02. The Falling Rains Of Life
03. Tune Up
04. Hong Kong Ladies
06. Three Seconds
07. One For Donna
Bruce Clarke - Electric Guitar/Moog Synth
Ted White - Electric Sax/flute and woodwind
Keith Stirling - Electric trumpet
Ian Grattidge - Bass
Ron Sandilands - Drums/Percussion.
Absolutely a lost piece of masterly australian jazz-rock like Quasar or First Light though perhaps not with the stunning originality of progressiveness of the aforementioned two, certainly not at the same stratospheric level of Alpha Omega. Note the odd ascription of 'australian composition' on 2 of the tracks, explicable by the fact this record was 'made possible' by a governmental grant. Love to know what Bruce thought of that. Most of the tracks are covers of different jazz compositions by Miles, Oliver Nelson, even Jaki Byard and the famous often-easy listeninged Pavane of Faure which really deserves its own star in the musical elevator hall of fame (along with certain Satie gymnopedies). Nothing comes close to Bill Evans + Claus Ogerman's orchestra for jazz renditions of this in my opinion. Having said that, Clarke's Pavane is very fusionally impressive, note at the 2:35 mark the shocking sound of a diesel-powered moog playing the melody behind the horns (-- oh those spacey moogs of the 70s, how they take me right back to those glorious halcyon days when interstellar ion warp drives and fusion reactors were going to take us to exoplanets in other galaxies within a few decades to boldly go where no child has gone before, finding our glorious and god-given future in other planets where perhaps a limitless supply of fossil fuels and edible large animals could be plundered with impunity... but the dreams all ended with the spacey moogs and we're left alone here on this planet that now only has the capacity for 75 percent of the current 7 X 10 to the ninth population along with Adele and Lady Gaga......)
A big standout for me is the solo guitar track Rain of Life written by pianist Byard (famed Mingus accompanist) which truly shows Bruce's skills. Note the wonderful decorative notes played by the brass halfway thru.

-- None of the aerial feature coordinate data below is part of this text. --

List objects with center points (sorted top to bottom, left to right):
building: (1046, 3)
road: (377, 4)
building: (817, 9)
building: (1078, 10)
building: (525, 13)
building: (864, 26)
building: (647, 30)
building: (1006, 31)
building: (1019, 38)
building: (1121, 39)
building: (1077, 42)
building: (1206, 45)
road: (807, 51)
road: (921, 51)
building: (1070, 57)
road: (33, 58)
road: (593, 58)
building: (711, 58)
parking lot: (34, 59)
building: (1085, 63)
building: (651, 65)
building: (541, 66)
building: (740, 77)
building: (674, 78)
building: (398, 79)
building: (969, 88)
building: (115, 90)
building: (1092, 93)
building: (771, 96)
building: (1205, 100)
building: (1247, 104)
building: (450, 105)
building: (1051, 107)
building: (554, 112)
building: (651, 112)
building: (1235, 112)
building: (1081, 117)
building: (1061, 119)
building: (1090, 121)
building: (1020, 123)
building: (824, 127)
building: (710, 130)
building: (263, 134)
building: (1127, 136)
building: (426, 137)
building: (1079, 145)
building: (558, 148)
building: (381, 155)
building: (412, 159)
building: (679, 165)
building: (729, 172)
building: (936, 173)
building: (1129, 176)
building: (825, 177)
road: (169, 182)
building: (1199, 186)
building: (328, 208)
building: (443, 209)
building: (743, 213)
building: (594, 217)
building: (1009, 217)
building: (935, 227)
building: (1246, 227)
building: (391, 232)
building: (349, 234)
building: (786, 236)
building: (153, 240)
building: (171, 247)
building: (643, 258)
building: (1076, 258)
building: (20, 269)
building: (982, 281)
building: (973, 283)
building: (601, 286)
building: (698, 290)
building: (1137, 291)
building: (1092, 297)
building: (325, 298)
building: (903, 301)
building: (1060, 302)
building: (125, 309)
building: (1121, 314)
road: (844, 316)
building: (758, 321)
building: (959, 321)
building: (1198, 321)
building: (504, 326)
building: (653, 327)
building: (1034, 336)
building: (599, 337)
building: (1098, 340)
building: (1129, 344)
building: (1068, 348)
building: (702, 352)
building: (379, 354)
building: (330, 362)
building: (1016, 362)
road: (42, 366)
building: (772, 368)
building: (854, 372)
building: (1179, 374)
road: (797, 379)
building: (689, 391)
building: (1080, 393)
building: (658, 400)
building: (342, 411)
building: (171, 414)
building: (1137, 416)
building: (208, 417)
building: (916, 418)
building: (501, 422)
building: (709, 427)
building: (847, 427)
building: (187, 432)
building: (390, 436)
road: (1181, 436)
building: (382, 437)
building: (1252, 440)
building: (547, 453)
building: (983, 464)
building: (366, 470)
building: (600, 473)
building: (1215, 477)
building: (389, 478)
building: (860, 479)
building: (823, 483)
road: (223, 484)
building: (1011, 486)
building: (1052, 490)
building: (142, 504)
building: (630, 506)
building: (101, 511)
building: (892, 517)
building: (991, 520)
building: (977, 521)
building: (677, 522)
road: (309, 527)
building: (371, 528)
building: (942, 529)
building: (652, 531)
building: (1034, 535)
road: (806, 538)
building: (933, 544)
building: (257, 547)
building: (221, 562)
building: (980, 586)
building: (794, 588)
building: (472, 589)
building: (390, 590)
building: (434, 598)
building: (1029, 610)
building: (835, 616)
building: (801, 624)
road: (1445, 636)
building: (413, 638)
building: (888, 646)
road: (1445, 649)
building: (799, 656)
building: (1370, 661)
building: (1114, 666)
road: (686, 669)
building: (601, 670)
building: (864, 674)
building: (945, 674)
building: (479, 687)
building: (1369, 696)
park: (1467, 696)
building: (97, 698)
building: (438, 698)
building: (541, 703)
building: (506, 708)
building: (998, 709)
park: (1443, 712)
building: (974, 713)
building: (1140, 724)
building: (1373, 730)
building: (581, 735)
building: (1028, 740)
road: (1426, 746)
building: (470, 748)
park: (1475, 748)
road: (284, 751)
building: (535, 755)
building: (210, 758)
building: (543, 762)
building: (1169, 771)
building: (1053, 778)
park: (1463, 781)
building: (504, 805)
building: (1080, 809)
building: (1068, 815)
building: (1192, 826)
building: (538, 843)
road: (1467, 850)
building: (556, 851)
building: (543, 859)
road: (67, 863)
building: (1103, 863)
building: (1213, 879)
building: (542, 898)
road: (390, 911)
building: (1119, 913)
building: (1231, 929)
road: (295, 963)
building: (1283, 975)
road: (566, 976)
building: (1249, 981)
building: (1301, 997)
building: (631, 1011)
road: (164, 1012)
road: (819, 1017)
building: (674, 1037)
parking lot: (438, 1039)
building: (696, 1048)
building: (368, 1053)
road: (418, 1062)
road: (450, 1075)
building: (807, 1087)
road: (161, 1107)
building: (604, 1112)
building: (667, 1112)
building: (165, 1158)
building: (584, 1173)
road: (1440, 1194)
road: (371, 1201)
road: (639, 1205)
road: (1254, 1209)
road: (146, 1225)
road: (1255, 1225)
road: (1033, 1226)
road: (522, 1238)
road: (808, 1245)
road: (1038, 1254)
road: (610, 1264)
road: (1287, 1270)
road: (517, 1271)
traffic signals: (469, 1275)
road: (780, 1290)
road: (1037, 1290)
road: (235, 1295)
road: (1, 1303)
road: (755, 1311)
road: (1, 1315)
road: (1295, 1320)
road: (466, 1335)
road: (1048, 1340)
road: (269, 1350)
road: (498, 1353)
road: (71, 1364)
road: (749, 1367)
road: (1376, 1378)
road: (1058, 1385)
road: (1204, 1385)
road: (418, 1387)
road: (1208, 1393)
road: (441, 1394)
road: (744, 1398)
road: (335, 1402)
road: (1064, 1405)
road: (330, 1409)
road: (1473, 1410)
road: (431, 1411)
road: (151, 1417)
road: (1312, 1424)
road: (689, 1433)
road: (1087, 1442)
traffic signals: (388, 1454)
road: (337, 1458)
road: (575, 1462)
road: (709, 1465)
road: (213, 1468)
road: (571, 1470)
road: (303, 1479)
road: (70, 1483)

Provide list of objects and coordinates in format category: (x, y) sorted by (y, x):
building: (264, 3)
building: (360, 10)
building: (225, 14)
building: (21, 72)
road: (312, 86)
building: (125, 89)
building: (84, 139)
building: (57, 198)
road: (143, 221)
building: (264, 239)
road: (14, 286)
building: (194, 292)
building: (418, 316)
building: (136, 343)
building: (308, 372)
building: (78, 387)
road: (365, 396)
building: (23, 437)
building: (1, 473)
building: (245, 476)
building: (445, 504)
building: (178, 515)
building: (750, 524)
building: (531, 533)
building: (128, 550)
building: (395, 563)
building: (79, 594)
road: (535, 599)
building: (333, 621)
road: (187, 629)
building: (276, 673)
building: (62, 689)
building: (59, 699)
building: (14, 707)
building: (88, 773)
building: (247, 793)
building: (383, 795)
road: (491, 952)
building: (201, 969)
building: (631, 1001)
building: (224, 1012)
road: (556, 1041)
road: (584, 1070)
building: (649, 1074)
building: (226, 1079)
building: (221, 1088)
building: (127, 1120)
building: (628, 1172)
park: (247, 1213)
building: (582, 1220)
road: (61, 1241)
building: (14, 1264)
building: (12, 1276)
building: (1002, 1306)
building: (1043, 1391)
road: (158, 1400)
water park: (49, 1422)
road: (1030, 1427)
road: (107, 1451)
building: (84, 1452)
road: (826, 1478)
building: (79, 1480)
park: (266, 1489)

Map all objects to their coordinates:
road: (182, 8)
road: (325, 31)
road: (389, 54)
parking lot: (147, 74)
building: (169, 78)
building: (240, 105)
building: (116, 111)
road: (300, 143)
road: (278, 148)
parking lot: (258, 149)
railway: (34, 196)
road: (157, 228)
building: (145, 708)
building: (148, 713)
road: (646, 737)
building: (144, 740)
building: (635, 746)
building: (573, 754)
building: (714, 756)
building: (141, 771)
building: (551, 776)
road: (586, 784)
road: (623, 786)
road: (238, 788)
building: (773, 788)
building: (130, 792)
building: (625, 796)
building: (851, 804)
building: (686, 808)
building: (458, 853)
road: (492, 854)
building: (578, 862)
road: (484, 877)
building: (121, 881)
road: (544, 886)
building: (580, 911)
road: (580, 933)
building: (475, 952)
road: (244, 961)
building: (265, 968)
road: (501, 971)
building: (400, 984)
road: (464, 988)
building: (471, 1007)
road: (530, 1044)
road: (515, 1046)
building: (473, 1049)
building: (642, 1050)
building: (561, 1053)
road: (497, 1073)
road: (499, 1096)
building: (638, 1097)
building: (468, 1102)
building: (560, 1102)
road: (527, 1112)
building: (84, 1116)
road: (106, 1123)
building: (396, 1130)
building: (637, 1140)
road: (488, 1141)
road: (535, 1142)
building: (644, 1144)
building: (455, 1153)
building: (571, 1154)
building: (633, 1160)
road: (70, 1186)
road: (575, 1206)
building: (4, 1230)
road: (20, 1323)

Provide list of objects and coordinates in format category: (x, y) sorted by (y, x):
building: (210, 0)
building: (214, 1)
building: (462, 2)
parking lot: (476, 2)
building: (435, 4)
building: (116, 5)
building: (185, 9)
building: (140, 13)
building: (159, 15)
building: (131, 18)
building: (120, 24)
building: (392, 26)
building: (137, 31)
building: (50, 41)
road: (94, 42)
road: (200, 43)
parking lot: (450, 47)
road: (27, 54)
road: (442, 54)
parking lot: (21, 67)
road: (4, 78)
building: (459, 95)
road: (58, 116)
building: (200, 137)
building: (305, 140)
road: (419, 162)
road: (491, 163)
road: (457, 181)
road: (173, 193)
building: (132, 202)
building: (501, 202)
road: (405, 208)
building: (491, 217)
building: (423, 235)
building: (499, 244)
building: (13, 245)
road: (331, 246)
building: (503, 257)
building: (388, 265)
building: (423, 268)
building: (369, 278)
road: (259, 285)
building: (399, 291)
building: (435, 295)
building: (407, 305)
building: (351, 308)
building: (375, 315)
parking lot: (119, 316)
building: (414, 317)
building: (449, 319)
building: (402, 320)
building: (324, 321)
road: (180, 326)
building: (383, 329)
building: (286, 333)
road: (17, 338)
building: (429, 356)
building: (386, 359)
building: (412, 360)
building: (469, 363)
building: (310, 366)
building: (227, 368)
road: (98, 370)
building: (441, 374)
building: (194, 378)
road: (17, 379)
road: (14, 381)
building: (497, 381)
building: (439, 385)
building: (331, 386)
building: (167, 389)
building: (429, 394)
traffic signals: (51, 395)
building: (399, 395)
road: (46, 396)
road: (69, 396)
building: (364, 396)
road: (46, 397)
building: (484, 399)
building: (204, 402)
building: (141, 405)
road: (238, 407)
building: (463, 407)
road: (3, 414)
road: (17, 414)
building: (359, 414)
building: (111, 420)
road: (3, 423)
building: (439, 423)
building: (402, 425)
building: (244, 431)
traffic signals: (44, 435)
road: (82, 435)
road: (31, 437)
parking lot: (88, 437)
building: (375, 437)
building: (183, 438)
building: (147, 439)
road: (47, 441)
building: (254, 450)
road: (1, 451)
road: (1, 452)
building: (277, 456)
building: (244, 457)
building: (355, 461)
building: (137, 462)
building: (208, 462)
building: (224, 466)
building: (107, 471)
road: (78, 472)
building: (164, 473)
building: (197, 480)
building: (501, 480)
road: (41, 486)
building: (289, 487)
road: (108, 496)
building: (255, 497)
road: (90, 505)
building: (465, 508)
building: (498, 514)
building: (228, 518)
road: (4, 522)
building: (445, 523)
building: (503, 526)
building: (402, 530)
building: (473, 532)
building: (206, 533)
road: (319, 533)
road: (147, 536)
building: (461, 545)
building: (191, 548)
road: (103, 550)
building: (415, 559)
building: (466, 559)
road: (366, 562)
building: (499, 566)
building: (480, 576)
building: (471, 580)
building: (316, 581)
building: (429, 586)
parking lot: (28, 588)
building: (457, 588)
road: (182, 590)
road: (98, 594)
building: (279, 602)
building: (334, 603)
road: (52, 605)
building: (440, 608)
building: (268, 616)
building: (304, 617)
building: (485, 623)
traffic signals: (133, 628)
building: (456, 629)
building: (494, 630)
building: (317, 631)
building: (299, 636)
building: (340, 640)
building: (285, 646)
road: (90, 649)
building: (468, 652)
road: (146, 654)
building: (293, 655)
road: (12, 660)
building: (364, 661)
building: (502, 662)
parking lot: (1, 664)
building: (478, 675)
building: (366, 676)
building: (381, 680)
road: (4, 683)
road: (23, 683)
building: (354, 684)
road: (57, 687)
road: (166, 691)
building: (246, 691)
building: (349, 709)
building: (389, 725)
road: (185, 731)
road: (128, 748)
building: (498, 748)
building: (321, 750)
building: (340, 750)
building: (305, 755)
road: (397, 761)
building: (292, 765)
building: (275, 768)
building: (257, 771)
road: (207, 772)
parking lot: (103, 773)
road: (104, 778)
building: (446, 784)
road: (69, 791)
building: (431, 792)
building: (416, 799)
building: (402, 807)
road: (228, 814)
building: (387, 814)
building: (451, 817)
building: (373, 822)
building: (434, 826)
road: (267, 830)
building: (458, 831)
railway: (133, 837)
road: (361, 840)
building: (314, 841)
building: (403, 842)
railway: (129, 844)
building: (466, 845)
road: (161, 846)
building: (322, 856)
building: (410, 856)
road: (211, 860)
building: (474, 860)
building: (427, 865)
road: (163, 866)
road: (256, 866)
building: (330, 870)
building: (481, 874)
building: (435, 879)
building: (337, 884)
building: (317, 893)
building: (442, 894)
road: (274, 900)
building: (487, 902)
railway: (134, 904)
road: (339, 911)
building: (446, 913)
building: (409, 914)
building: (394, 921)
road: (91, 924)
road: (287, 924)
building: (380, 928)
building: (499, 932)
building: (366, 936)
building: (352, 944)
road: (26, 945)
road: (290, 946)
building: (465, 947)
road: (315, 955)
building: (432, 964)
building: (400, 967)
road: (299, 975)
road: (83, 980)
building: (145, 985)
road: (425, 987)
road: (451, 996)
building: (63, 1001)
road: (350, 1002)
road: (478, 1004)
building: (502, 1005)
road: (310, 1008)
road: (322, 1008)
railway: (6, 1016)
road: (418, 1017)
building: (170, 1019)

I include the liner notes from the rear record sleeve --mostly for a feel for the seventies era:
"I have a real feeling of involvement with this album. It's because I've been close to this brainchild since its conception, during its gestation and now its accouchement. I suppose I feel like an obstetrician on hearing a newborn baby yell. Not that I've had a long wait to hear this one wail. As they became available, Bruce generously kept me supplied with tapes of these items from early mono mixes to stereo, which I've programmed often. But to those who may be listening to this music for the first time I say-- this is no facsimile of another group and its music-- here is originality!
This music is wonderfully imaginative and stylish, creative and joyous. The group is excitingly professional with its musicianship and deft exploitation of modern techniques and devices for playing and recording. Bruce Clarke is a very original man.
He's one of my men for all seasons and he's always been a champion of the now season. Which is why he digs his Harley Davidson 1200 cc superglide I suppose. He's always looked for new ways to express his music -- so he has a mark 3 moog and a vast assortment of amps gear and axes. He's been president of the International Society of Contemporary Music so he's our only professional electronic composer, thus the use of amps and pedals with this group. And it all stands on the Duke Ellington premise, if it sounds good, it's good! Amen to that.
Really what I've been saying is Stratusphunk is ... right on!"